I love that render of what Vimy Circle would look like today.

The original concept drawings are beautiful in their own right, not least of all for that beautiful lettering.
 
Except how much of today's skyline would have been built? I am sure that a lot of people would have objected to, for example, the CN Tower "spoiling the view corridor".
 
cambrai avenue and vimy circle were planned roads back in the 30's(?) i was reading about them in unbuilt toronto. they would have been awesome! i think the td centre would be split in 2 and there would be no td tower, would fcp have been built??? cambrai avenue was similar to federal avenue which was planned in the same location but consisted of federal government buildings. would cambrai have been worth not having the td tower and fcp? (i think the royal bank plaza might have been able to be built...)

Actually, the first critical element built "in the way of" Cambrai was the late 50s Royal York Hotel addition.
 
Except how much of today's skyline would have been built? I am sure that a lot of people would have objected to, for example, the CN Tower "spoiling the view corridor".

The skyline would probably look similar. The CN Tower is slender, and there would be room to manoeuvre in terms of its placement on the railway lands. Its present location doesn't align with University Avenue, so it wouldn't ruin an axial view corridor. It could be placed to fit in between some of those classical skyscrapers in the Vimy Circle perspective. With sensitivity, a cityscape can accommodate a lot of eras of projects and look beautiful; city-building doesn't have to be some battle for supremacy of view corridors versus skyscrapers, and heritage preservation or contemporary development. It takes a sophisticated culture of planning and building to realize this.

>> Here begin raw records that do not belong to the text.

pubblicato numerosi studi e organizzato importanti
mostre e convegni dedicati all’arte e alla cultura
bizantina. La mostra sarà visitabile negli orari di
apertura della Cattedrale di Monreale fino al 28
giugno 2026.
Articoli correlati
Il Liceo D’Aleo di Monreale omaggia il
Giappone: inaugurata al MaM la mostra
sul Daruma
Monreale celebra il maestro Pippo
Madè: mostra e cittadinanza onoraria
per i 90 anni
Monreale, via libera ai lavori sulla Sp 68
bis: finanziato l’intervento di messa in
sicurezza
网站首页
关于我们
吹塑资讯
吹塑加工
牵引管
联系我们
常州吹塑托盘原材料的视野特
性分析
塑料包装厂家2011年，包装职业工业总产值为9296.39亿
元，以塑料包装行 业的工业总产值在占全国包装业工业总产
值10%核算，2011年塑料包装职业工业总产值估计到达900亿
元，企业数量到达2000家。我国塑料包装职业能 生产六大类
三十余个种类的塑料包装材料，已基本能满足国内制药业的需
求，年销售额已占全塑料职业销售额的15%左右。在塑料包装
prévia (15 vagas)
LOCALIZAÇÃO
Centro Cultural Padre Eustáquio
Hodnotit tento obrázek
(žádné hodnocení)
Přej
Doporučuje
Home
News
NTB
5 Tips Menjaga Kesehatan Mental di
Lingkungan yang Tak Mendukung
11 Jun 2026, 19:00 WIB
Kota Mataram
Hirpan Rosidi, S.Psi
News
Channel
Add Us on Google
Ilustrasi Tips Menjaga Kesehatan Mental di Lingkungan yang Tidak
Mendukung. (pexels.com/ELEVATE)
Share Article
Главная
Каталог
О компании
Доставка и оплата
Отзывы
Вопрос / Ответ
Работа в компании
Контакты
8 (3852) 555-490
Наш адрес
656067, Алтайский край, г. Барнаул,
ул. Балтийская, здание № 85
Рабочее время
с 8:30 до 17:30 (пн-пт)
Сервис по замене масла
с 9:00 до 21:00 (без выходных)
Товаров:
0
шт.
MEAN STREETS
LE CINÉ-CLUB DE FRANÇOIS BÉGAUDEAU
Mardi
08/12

Few other buildings of the present skyline would interfere with an axial view corridor on Cambrai Avenue. One exception would be Citibank Place, whose absence wouldn't be missed at all. It's possible that the skyline might have been more interestingly arranged if planners had more of a vision for shaping it guided by heritage rather than assuming a blank slate and filling it with rectangular towers--which is essentially the case when any heritage was deemed unimportant, even the monumental work at King and Bay of one of the best architectural firms in the world at one point, Carrere and Hastings.

This discussion supposes that the buildings in the drawings would have actually been built around the circle and that they wouldn't have been demolished in the 1950s-1960s.